Не знаю, то ли подействовало общее нервное возбуждение, то ли его близость, то ли результат удара по голове, но слова сорвались у меня с губ.
– Врезаться в вас очень неудобно. – Я сказала это настолько серьезно, как будто ему стоило подумать об этом.
– Приношу свои извинения. – В его голосе слышался русский акцент и оттенок веселья.
Я уставилась на его губы, на тонкий шрам на нижней и вслушалась в три хриплых слова, пролившихся с них, словно водка в стакан со льдом. Мне стало любопытно, как он заполучил этот шрам. Любопытно, был ли у его голоса вкус водки, обожжет ли он горло и согреет ли внутри? Я чувствовала себя… странно. Мои мысли, казалось, бесконтрольно ударялись о череп, словно шарики пинбола.
Я открыла рот, чтобы объясниться, но сказала лишь:
– Ты типичный русский.
Он провел подушечкой большого пальца по шраму на губе.
– Ты типичная американка.
Врач заерзал на стуле и заговорил, но я едва слышала его из-за оглушающего присутствия этого человека. Он был затмением, перекрывающим боль в моей голове, и, наверное, солнце. Хоть это и ошеломляло, но не было неприятно. Было тепло. Убедительно. Всеобъемлюще.
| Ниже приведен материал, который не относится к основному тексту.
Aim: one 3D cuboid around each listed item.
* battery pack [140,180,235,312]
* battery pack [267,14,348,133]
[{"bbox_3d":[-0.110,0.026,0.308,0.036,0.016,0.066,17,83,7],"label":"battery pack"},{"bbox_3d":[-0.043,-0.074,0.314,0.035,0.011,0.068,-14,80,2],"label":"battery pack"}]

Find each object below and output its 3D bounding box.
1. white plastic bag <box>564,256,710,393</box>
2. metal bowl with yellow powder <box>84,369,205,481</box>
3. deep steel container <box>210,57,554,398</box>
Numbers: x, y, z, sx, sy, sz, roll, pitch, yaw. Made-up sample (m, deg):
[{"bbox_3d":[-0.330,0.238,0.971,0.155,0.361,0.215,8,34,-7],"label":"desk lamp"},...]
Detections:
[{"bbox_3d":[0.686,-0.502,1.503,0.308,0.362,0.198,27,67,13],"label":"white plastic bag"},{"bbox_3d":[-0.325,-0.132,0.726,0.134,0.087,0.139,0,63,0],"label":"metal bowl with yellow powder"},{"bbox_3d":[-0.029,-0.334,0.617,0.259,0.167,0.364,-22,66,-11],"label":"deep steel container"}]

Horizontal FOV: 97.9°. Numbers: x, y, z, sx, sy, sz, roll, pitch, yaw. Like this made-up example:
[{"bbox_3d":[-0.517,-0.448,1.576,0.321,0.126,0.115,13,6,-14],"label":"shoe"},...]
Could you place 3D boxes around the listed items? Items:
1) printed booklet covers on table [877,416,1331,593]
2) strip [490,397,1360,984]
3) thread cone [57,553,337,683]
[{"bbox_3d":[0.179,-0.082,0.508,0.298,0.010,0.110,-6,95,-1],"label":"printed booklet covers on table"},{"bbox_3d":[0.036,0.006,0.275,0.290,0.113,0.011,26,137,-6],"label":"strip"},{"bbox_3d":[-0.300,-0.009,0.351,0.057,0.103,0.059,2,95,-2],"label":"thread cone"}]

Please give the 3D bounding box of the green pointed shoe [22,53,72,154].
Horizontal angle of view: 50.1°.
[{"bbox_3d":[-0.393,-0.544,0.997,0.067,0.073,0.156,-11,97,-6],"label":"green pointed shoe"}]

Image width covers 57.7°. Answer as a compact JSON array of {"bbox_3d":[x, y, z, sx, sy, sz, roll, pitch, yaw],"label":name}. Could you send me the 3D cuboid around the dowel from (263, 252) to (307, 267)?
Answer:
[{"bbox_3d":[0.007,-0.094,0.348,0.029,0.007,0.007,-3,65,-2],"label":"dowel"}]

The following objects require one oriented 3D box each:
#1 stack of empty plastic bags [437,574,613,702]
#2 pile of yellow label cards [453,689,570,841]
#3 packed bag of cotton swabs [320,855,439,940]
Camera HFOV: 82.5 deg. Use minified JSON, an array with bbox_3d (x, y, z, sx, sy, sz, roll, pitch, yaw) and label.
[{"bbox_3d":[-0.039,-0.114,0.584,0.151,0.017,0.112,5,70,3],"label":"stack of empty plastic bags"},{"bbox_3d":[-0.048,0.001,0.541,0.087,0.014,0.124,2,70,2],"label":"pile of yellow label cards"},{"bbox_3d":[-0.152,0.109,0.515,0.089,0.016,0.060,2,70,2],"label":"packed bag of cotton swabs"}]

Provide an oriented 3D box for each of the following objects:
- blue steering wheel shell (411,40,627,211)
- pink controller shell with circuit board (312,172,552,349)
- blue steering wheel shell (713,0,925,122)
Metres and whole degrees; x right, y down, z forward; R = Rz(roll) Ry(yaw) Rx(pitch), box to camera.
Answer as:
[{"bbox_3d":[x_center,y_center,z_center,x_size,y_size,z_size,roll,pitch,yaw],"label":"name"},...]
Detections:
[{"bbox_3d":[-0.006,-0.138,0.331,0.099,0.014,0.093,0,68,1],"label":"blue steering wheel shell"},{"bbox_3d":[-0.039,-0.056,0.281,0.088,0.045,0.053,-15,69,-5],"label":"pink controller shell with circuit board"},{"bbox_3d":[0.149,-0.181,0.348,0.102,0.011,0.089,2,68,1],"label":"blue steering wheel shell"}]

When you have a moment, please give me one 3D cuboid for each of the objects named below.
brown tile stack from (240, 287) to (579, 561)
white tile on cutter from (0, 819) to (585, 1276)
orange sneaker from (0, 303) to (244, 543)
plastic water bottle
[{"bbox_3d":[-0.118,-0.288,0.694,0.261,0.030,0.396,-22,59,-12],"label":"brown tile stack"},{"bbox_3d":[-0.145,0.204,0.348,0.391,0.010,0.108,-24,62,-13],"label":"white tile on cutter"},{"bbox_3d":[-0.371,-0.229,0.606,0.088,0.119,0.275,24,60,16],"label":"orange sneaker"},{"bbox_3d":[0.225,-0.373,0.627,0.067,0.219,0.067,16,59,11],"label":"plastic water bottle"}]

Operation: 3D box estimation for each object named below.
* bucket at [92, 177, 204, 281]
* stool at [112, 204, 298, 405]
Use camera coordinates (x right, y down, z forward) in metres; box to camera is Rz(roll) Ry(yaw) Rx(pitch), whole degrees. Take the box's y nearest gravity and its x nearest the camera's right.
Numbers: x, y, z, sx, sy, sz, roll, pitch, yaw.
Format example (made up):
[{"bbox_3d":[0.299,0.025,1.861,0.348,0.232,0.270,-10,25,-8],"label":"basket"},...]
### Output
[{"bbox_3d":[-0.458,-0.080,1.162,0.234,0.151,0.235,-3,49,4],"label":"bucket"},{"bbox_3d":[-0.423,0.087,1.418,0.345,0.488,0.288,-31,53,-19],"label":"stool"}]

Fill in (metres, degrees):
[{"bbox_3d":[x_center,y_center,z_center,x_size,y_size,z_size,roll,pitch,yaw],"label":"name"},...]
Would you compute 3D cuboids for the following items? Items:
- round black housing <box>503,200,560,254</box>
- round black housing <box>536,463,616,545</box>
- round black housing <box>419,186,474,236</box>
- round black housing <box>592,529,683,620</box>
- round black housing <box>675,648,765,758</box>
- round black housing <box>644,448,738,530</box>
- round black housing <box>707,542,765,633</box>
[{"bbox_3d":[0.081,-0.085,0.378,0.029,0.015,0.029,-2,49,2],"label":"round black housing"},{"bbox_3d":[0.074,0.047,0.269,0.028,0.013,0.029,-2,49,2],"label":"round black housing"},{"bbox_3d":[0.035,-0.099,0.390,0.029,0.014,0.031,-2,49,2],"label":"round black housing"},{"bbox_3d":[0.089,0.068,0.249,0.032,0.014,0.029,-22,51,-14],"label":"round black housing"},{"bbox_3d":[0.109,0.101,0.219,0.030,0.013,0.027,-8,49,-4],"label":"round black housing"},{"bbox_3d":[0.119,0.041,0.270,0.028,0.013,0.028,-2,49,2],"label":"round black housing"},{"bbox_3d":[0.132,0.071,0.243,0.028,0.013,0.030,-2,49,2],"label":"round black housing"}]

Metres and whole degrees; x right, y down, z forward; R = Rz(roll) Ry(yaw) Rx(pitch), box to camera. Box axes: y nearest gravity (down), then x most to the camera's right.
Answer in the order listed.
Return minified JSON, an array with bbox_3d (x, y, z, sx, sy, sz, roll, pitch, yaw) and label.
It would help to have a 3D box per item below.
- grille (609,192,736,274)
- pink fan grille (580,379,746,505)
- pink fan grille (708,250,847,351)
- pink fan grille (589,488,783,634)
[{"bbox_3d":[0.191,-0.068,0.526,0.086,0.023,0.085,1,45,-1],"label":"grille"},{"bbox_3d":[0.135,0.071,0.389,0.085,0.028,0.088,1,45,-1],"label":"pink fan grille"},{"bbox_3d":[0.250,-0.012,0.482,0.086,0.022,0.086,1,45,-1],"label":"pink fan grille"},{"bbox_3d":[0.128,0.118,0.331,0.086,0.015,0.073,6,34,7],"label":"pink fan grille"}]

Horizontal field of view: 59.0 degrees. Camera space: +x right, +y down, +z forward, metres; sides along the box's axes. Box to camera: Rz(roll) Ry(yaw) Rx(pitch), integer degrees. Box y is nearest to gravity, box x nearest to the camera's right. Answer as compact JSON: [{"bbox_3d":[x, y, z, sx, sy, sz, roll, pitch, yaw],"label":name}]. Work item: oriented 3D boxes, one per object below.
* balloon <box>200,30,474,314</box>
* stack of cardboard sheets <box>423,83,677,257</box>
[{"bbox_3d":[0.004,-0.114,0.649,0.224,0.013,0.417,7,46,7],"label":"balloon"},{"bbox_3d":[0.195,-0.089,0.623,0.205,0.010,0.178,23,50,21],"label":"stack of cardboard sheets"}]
Флеш-рояль в логове беззакония.
– Ты помнишь свое имя? – перевел он.
Я медленно кивнула.
– Мила… Мила Михайлова.
Доктор бросил осуждающий взгляд на мужчину, но тот то ли не заметил, то ли ему было все равно, потому что он не сводил с меня взгляда, и на лице его проявилось любопытство.
– А как зовут тебя? – спросила я, тихо вздохнув.
Он улыбнулся.
– Ронан.
Его имя тяжело висело в воздухе, пока врач не откашлялся и не сказал что-то, что я не смогла перевести.
– Какой сегодня день недели, Мила? – спросил Ронан.
– Я, э… пя…? – Я оборвала сама себя, когда он покачал головой с легким намеком на улыбку. Я попыталась снова. – Суббота?
Врач хмыкнул – очевидно, не впечатленный подсказкой. Неудивительно. У врачей нет чувства юмора.
– Сколько пальцев я показываю? – перевел Ронан.
Я уставилась на другую его руку, лежащую на колене, на татуировки между первым и вторым суставами. Одна изображала крест, другая – ворона. Третья – короля червей.
Чернила и дежавю.
Не знаю, что со мной было не так, но я не могла удержаться от того, чтобы коснуться их, провести указательным пальцем по ворону. Прошептала слова, вытесненные из глубин непреодолимой силой.
– «Тьма – и больше ничего…»
Цитата уплотнила пространство между нами, окунув во что-то густое и темное, словно деготь. Меня засосало обратно в туннель, где я читала Эдгара Алана По под письменным столом отца с грязью на лице и неровной челкой, которую обрезала сама. Папа разговаривал с мисс Мартой, моей воспитательницей, не зная, что я рядом. Он был обеспокоен моими воображаемыми друзьями и тем, что настоящих друзей у меня не было, моей замкнутостью и отсутствием интереса к школьным занятиям.
Он считал, что со мной что-то не так. Я тоже так думала.
Эти слова, произнесенные шепотом в коридоре, свернулись внутри меня, словно вонзившая клыки змея, с годами отравлявшая меня все сильнее. Яд направил меня на тропу войны за принятие.
Иногда нас нами делают мелочи.
Тяжелый сочувствующий взгляд Ронана сжал мой желудок, как щелчок спускового крючка. Я не ожидала, чтобы он понял сказанное, но он понял. Я знала, что он понял.
– Следующий вопрос, – сказал Ронан.
Врач нахмурился.
– У тебя есть семья, с которой я могу связаться?
– Сколько тебе лет, мой котенок?
По тому, как неодобрительно сверкнули глаза врача, я осознала, что он понял фразу, произнесенную на английском, и это был не тот вопрос, который он задал.